Mutt ignored the call and kept walking. If he turned around and went back now, the Lizards were liable to figure he’d changed his mind about the cease-fire and start shooting at him. The alien with the white flag approached to within maybe ten feet of him, then stopped. So did Mutt. He nodded politely; as a soldier, he had nothing but respect for the Lizards. “Second Lieutenant Daniels, U.S. Army,” he said. “You speak English?”
“Yessss.” The Lizard drew the word out into a long hiss, but Mutt had no trouble understanding him.
Good thing, too,
he thought: he didn’t know word one of Lizard talk. The alien went on, “I am Chook, small-unit group leader, conquest fleet of the Race.”
“Pleased to meet you, Chook. Our ranks match, pretty much.”
“Yess, I think so also,” the Lizard said. “I come to tell you, there is cease-fire between conquest fleet of the Race and your U.S. Army.”
“We can do that,” Mutt agreed. “How long do you want the truce to last? Till nightfall, say? That’ll give both sides plenty of time to bring in whoever’s hurt and let us have a bit of a blow—a little rest,” he added, thinking the Lizard was liable not to know slang—“afterwards, too.”
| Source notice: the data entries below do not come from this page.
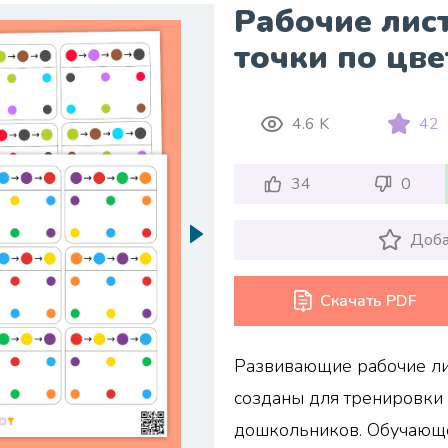
Рабочие лис
точки по цве
4.6 K
42
34
0
Доба
Скачать PDF
Развивающие рабочие ли
созданы для тренировки 
дошкольников. Обучающ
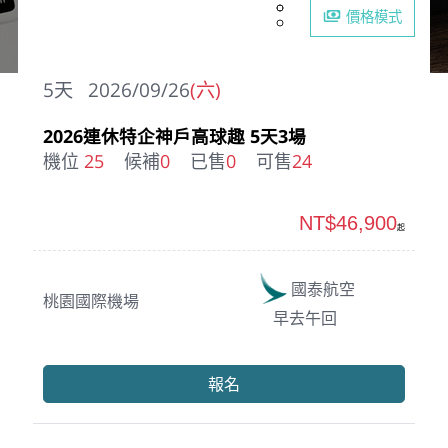
價格模式
5
天
2026/09/26
(六)
2026連休特企神戶高球趣 5天3場
機位
25
候補
0
已售
0
可售
24
NT$46,900
起
國泰航空
桃園國際機場
早去午回
報名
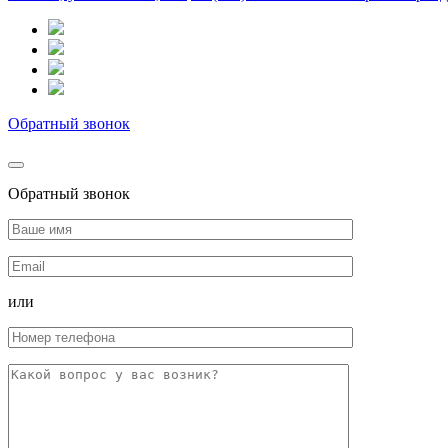
Обратный звонок
Обратный звонок
или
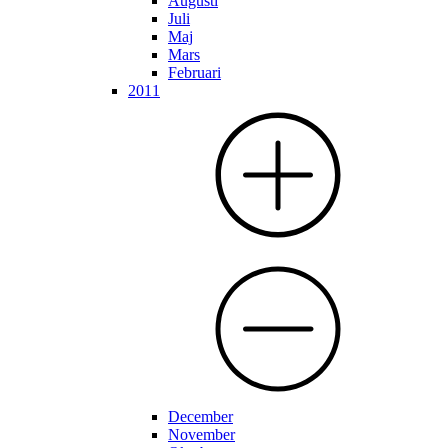
Augusti
Juli
Maj
Mars
Februari
2011
December
November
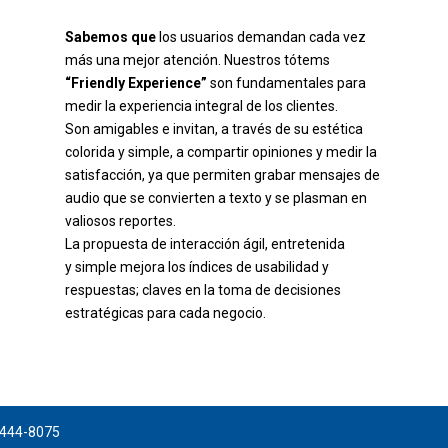
Sabemos que
los usuarios demandan cada vez
más una mejor atención. Nuestros tótems
“Friendly Experience”
son fundamentales para
medir la experiencia integral de los clientes.
Son amigables e invitan, a través de su estética
colorida y simple, a compartir opiniones y medir la
satisfacción, ya que permiten grabar mensajes de
audio que se convierten a texto y se plasman en
valiosos reportes.
La propuesta de interacción ágil, entretenida
y simple mejora los índices de usabilidad y
respuestas; claves en la toma de decisiones
estratégicas para cada negocio.
0-444-8075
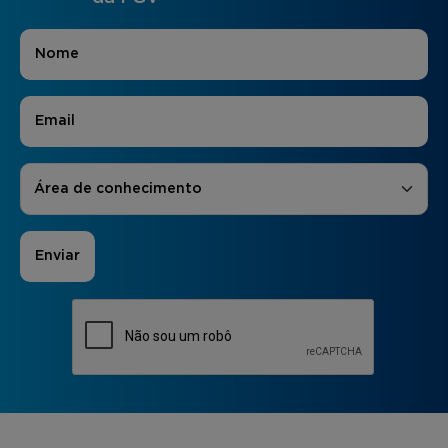
Nome
*
E-mail
*
Áreas de Interesse
*
Área de conhecimento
“You not understand, Second Lieutenant Daniels,” Chook said. “Is cease-fire between conquest fleet of the Race and your U.S. Army. Whole U.S. Army, whole part of conquest fleet here. Declared by Atvar, fleetlord of conquest fleet. Agree by not-emperor of your U.S. Army, whatever him name be. Cease-fire in place for now: not move forward, not move back. No set time to ending of cease-fire. You hear, Second Lieutenant Daniels? You understand?”
“Yeah,” Mutt answered absently. “Jesus.” He didn’t know the last time he’d felt like this. November 1918, maybe, but he’d been expecting that cease-fire. This was a bolt from the blue. He turned and hollered, loud as he could: “Logan!”